● **読解用本文**:
┌──

鍵盤演奏情報検出部A1は、鍵盤等の演奏操作子5の操作に応じて発生される各鍵毎のキーオン、キーオフ、ノートなどの鍵盤イベント(鍵盤演奏情報)を、鍵盤オン/オフ検出部A2および鍵盤ノート検出部A3に対して出力する。鍵盤オン/オフ検出部A2では、前記鍵盤演奏情報検出部A1から出力された鍵盤イベントのうちキーオン又はキーオフを取りだし、これを楽音合成部Dに出力する。また、鍵盤ノート検出部A3では、前記鍵盤演奏情報検出部A1から出力された鍵盤イベントのうち少なくともノートを取りだし、これを楽音合成部D及びリリース奏法パラメータ選択部C3に出力する。楽音合成部Dでは、取得したキーオン及びノートとに基づいて該当する音高で楽音の発音を開始する。また、楽音合成部Dでは、取得したキーオフ及びノートとに基づいて該当する音高で発音中の楽音を消音する。このようにして、鍵盤の操作に応じて発生されたキーオン、キーオフ、ノートの各鍵盤イベントに基づいて通常のリリースつまりリリース奏法の付加されていない状態で楽音が発生され消音される。
一方、操作子情報出力部B1は、ペダルのオン操作に応じて発生されるペダルオンやペダルのオフ操作に応じて発生されるペダルオフなどの各種の操作子イベント(操作情報)を、操作子オフ検出部B2及び時間長検出部C1に対して出力する。時間長検出部C1では、操作子情報出力部B1から出力されたペダルオンとペダルオフとに基づき、所定のオンオフ時間長を検出する。ここで、オンオフ時間長とは、ペダルがオン操作された時間(ペダルオンが発生した時間)からペダルがオフ操作された時間(ペダルオフが発生した時間)までの時間長、つまりペダルの操作時間長である。時間長検出部C1で検出したオンオフ時間長はリリース奏法決定部C2に出力され、該リリース奏法決定部C2では前記オンオフ時間長に基づき使用対象とするリリース奏法種類のパラメータセットを指定するために、奏法IDを決定する。リリース奏法パラメータ選択部C3では、前記決定された奏法IDと鍵盤ノート検出部A3から出力されたノートとに基づき、奏法IDに対応するリリース奏法種類のパラメータセットの中から該ノートに対応する奏法パラメータを1つ選択し、これを楽音合成部Dに出力する。すなわち、リリース奏法パラメータ選択部C3では入力された各情報に従ってリリース奏法を実現する奏法パラメータを確定し、該確定した奏法パラメータを楽音合成部Dに出力する。

└──

● **作業 A**:
本文について、次の問いに答えてください。
(i) 鍵盤オン/オフ検出部A2は、取り出したキーオン又はキーオフをどこに出力するか。
(ii) 本文でいうオンオフ時間長とは、どの時点からどの時点までの時間長か。
(iii) 操作子情報出力部B1は、操作子イベントをどこに対して出力するか。
● **作業 B**: 本文のうち、「一方、操作子情報出力部B1は」を含む語句で始まり「タを楽音合成部Dに出力する。」で終わる部分を、一字一句変えずに打ち直してください。

● **データ抜粋**:
┌──

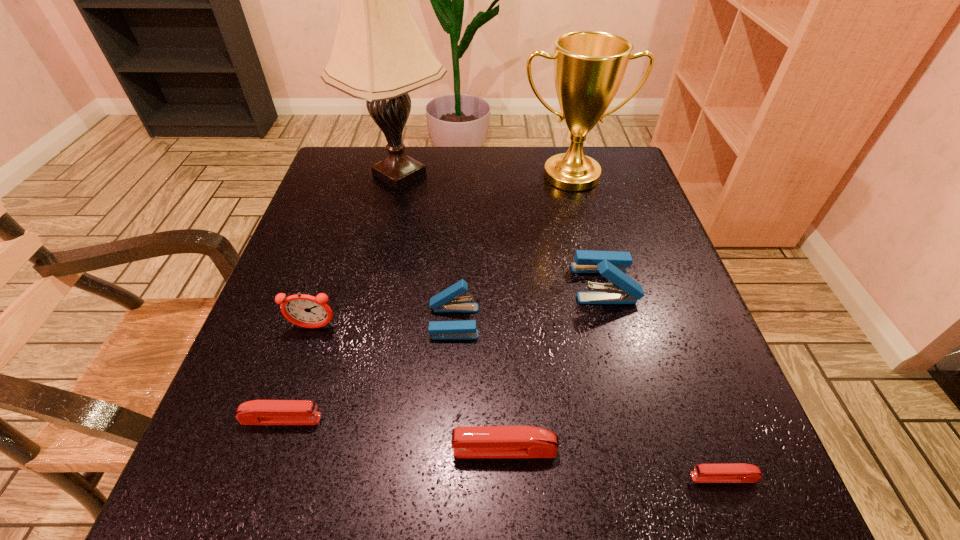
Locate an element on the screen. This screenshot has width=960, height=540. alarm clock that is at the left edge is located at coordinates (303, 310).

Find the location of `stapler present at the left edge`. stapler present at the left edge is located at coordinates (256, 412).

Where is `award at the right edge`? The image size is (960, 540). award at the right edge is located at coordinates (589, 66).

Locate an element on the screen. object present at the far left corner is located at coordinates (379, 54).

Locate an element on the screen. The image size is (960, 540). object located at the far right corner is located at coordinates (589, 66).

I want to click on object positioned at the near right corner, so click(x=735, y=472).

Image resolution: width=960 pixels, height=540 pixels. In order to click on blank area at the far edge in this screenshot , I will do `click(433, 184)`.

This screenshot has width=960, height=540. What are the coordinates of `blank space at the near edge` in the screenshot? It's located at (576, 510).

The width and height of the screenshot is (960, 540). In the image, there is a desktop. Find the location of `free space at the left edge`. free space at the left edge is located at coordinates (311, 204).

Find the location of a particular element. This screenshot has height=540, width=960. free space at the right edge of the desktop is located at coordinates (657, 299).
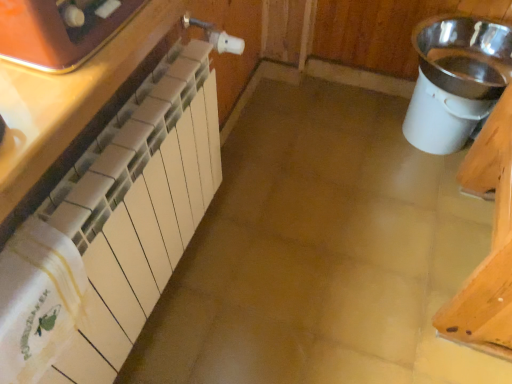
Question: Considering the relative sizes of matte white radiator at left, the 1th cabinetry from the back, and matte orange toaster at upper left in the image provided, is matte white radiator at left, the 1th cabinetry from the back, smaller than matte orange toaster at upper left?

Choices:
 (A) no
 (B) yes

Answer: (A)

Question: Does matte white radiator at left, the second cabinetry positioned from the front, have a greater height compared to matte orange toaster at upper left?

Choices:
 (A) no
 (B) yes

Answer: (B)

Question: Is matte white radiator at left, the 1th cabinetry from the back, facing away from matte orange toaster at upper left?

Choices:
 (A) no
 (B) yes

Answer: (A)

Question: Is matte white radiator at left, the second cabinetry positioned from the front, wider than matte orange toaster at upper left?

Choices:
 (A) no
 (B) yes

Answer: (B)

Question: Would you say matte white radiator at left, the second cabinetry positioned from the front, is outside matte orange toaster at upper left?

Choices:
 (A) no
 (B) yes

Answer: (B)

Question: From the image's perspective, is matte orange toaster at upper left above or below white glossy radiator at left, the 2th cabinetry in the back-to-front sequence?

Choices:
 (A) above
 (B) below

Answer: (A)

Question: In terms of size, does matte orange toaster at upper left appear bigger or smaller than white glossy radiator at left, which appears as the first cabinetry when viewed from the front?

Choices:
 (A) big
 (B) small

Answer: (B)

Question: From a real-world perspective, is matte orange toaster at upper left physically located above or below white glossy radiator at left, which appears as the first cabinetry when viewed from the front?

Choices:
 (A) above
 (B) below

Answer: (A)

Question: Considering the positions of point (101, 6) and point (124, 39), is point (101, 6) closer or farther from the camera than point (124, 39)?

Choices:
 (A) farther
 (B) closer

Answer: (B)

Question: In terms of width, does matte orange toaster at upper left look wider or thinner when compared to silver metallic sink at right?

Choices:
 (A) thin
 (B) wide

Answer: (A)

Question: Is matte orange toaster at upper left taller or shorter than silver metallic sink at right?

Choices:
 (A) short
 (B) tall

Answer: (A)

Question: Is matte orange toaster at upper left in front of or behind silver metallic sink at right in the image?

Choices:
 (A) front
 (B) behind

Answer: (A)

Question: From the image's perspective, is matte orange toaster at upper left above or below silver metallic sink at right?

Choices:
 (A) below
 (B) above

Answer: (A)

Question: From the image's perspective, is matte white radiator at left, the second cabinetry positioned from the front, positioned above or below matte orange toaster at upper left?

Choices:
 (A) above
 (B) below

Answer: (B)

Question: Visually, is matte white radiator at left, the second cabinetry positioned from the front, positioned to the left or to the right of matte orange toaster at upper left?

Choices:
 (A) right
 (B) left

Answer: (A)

└──

● **解答 A**:
(i) 楽音合成部D
(ii) ペダルがオン操作された時間(ペダルオンが発生した時間)から、ペダルがオフ操作された時間(ペダルオフが発生した時間)まで
(iii) 操作子オフ検出部B2及び時間長検出部C1

● **解答 B**:
一方、操作子情報出力部B1は、ペダルのオン操作に応じて発生されるペダルオンやペダルのオフ操作に応じて発生されるペダルオフなどの各種の操作子イベント(操作情報)を、操作子オフ検出部B2及び時間長検出部C1に対して出力する。時間長検出部C1では、操作子情報出力部B1から出力されたペダルオンとペダルオフとに基づき、所定のオンオフ時間長を検出する。ここで、オンオフ時間長とは、ペダルがオン操作された時間(ペダルオンが発生した時間)からペダルがオフ操作された時間(ペダルオフが発生した時間)までの時間長、つまりペダルの操作時間長である。時間長検出部C1で検出したオンオフ時間長はリリース奏法決定部C2に出力され、該リリース奏法決定部C2では前記オンオフ時間長に基づき使用対象とするリリース奏法種類のパラメータセットを指定するために、奏法IDを決定する。リリース奏法パラメータ選択部C3では、前記決定された奏法IDと鍵盤ノート検出部A3から出力されたノートとに基づき、奏法IDに対応するリリース奏法種類のパラメータセットの中から該ノートに対応する奏法パラメータを1つ選択し、これを楽音合成部Dに出力する。すなわち、リリース奏法パラメータ選択部C3では入力された各情報に従ってリリース奏法を実現する奏法パラメータを確定し、該確定した奏法パラメータを楽音合成部Dに出力する。